Watch: Video: How to Make 5 Quick and Easy Ice Packs

Using these tips help reduce excessive strain on wrist tendons.


Treating Wrist Tendinosis

The non-surgical methods described for wrist tendonitis may also be used for tendinosis injuries. Tendinosis injuries usually take 2 to 6 months to recover.1 In some cases, surgery may be required.

See What Is the Difference Between Tendonitis, Tendinosis, and Tendinopathy?
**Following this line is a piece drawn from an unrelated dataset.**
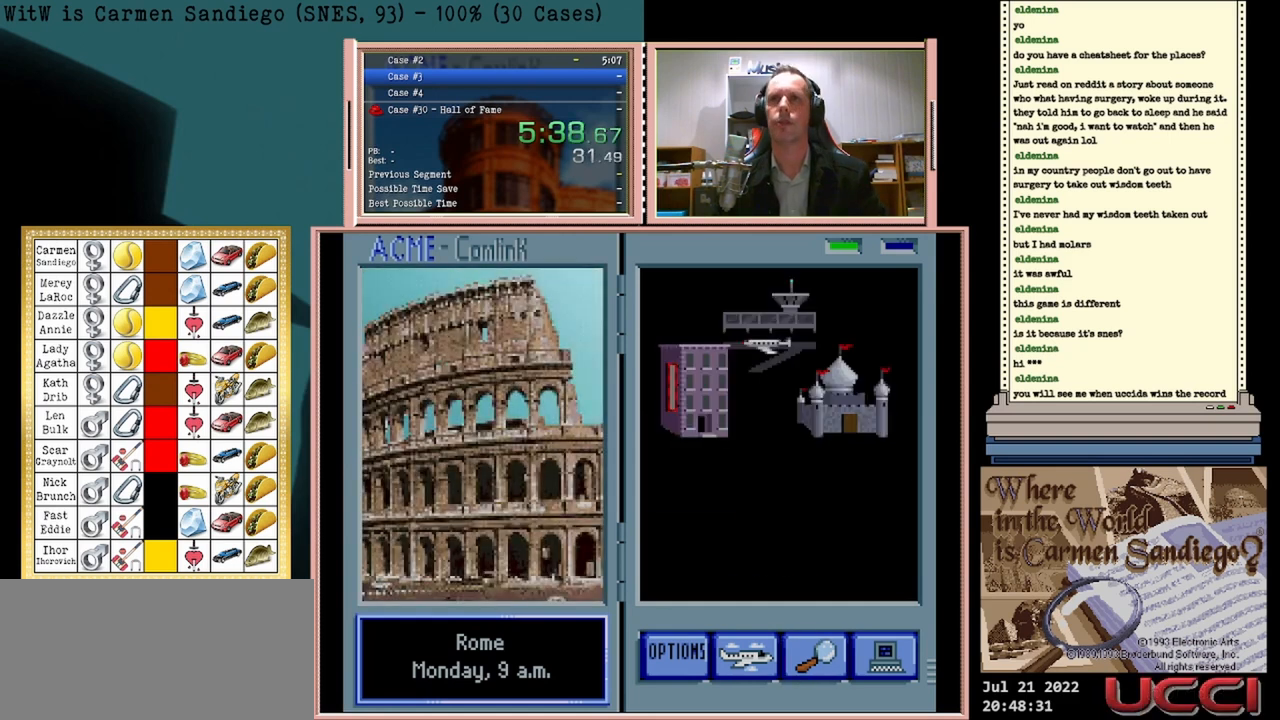
{"buttons": ["A"], "events": []}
  • 1.Wilson JJ, Best TM. Common overuse tendon problems: a review and recommendations for treatment. Am Fam Phys. Sep 1 2005;72(5):811e8.
  • 2.Buttaravoli, P. & Leffler, S. (2012). Minor emergencies. Philadelphia, PA: Elsevier/Saunders.
  • 3.Cooper, C. (2014). Elbow, Wrist, and Hand Tendinopathies. In Fundamentals of Hand Therapy (pp. 383–393). Elsevier.
  • 4.Ahmad Z, Siddiqui N, Malik SS, Abdus-samee M, Tytherleigh-strong G, Rushton N. Lateral epicondylitis: a review of pathology and management. Bone Joint J. 2013;95-B(9):1158-64.
  • 5.Skjong CC, Meininger AK, Ho SS. Tendinopathy treatment: where is the evidence?. Clin Sports Med. 2012;31(2):329-50.
  • 6.Rees JD, Stride M, Scott A Tendons – time to revisit inflammation. Br J Sports Med. 2014;48:1553-1557.
  • 7.Oliva F, Via AG, Maffulli N. Physiopathology of intratendinous calcific deposition. BMC Med. 2012;10 95-7015-10-95.
  • 8.Yuan T, Zhang CQ, Wang JH. Augmenting tendon and ligament repair with platelet-rich plasma (PRP). Muscles Ligaments Tendons J. 2013;3(3):139-49. Published 2013 Aug 11.